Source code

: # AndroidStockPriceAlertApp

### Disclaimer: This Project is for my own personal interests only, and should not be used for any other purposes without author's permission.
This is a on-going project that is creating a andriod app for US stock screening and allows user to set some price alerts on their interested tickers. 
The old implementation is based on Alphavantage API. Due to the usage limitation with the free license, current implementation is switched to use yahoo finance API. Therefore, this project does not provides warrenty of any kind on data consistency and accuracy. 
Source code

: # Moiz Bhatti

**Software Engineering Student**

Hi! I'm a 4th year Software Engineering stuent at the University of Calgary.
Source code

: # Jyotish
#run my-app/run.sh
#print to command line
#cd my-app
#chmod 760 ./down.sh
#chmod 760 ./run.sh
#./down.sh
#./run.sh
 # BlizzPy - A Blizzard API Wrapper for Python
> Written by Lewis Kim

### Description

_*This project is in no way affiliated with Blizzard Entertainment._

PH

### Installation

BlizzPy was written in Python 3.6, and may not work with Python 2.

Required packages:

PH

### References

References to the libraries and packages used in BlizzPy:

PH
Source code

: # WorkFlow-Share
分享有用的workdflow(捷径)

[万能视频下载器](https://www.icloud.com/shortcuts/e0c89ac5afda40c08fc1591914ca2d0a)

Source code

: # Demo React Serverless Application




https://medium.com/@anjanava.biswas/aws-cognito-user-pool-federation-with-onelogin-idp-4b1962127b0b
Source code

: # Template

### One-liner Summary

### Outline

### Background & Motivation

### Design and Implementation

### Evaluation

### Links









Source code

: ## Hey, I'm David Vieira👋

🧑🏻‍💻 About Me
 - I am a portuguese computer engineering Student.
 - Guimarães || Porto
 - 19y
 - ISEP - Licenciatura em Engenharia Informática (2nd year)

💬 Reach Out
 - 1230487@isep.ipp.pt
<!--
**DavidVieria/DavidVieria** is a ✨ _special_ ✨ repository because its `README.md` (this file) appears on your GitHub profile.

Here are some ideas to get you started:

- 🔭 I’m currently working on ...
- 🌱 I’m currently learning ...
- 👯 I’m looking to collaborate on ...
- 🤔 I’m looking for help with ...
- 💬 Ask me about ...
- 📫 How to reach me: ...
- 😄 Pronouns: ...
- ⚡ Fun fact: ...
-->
•••••
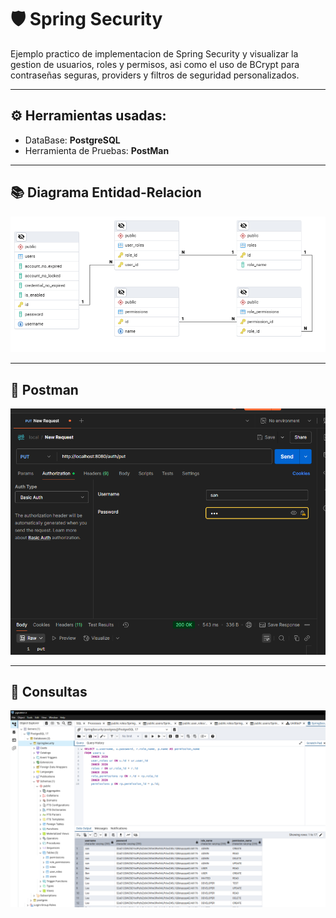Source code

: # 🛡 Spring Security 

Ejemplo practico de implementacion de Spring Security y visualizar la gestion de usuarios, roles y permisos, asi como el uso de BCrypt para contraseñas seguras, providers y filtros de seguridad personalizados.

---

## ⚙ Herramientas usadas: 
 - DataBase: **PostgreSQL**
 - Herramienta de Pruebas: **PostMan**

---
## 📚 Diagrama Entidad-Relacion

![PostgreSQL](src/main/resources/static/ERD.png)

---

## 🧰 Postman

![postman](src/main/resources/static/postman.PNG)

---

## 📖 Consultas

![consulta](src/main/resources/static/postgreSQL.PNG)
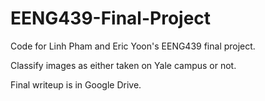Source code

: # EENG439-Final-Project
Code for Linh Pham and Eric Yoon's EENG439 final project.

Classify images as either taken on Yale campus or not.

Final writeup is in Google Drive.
•••••
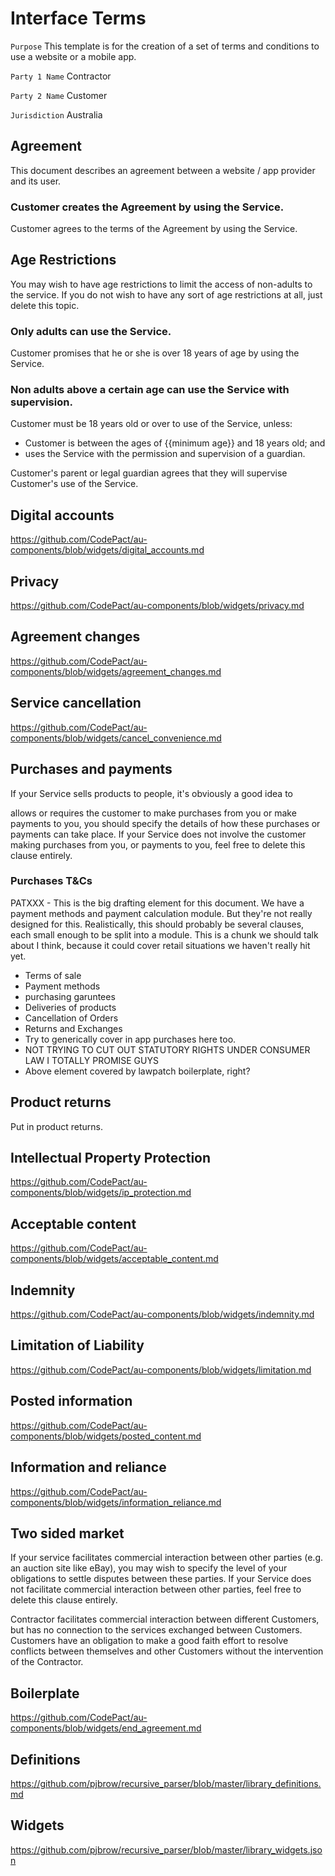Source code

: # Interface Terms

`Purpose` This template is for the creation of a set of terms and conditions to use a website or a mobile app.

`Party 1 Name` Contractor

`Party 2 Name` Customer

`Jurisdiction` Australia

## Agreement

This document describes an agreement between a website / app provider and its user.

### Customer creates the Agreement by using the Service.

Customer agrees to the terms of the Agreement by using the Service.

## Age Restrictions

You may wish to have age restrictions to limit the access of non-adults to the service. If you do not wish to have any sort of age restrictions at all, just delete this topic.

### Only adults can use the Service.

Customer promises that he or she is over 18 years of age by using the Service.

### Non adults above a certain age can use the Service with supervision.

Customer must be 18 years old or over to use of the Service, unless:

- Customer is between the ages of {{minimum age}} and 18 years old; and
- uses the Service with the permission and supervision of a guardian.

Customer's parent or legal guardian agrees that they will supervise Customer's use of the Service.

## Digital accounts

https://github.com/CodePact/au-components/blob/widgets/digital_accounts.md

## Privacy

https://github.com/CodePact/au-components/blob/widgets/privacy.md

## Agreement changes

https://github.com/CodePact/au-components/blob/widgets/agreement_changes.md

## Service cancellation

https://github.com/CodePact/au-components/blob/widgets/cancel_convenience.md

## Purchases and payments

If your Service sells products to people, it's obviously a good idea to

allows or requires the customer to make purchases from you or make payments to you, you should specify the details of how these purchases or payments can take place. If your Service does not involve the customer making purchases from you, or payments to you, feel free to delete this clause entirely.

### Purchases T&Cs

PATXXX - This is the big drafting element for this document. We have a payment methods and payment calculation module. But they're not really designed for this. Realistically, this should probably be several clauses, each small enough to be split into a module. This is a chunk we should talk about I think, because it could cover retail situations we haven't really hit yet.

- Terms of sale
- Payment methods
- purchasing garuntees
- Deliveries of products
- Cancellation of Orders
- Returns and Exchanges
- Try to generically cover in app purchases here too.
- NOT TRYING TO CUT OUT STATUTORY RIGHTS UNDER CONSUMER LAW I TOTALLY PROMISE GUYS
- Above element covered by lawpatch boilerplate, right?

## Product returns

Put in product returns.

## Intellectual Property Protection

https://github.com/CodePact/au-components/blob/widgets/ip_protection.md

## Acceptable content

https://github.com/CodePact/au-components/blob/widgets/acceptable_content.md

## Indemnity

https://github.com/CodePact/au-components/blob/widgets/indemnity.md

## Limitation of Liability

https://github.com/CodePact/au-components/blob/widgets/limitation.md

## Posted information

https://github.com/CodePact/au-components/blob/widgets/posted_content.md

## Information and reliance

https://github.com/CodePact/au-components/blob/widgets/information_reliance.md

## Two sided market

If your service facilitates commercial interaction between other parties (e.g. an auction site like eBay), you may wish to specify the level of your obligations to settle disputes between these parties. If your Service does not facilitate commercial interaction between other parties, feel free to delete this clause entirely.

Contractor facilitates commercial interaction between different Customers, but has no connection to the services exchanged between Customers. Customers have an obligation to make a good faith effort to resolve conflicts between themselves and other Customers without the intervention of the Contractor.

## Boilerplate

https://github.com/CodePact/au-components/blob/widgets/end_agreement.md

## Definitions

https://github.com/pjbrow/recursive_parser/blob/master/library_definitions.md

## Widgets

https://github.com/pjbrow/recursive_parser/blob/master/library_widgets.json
•••••
Task requirements – Please copy the lines in the records above between the one holding "- Deliveries of products" and the one holding "If your service facilitates", inclusive, exactly and with no other line.

Answer to the problem –
- Deliveries of products
- Cancellation of Orders
- Returns and Exchanges
- Try to generically cover in app purchases here too.
- NOT TRYING TO CUT OUT STATUTORY RIGHTS UNDER CONSUMER LAW I TOTALLY PROMISE GUYS
- Above element covered by lawpatch boilerplate, right?

## Product returns

Put in product returns.

## Intellectual Property Protection

https://github.com/CodePact/au-components/blob/widgets/ip_protection.md

## Acceptable content

https://github.com/CodePact/au-components/blob/widgets/acceptable_content.md

## Indemnity

https://github.com/CodePact/au-components/blob/widgets/indemnity.md

## Limitation of Liability

https://github.com/CodePact/au-components/blob/widgets/limitation.md

## Posted information

https://github.com/CodePact/au-components/blob/widgets/posted_content.md

## Information and reliance

https://github.com/CodePact/au-components/blob/widgets/information_reliance.md

## Two sided market

If your service facilitates commercial interaction between other parties (e.g. an auction site like eBay), you may wish to specify the level of your obligations to settle disputes between these parties. If your Service does not facilitate commercial interaction between other parties, feel free to delete this clause entirely.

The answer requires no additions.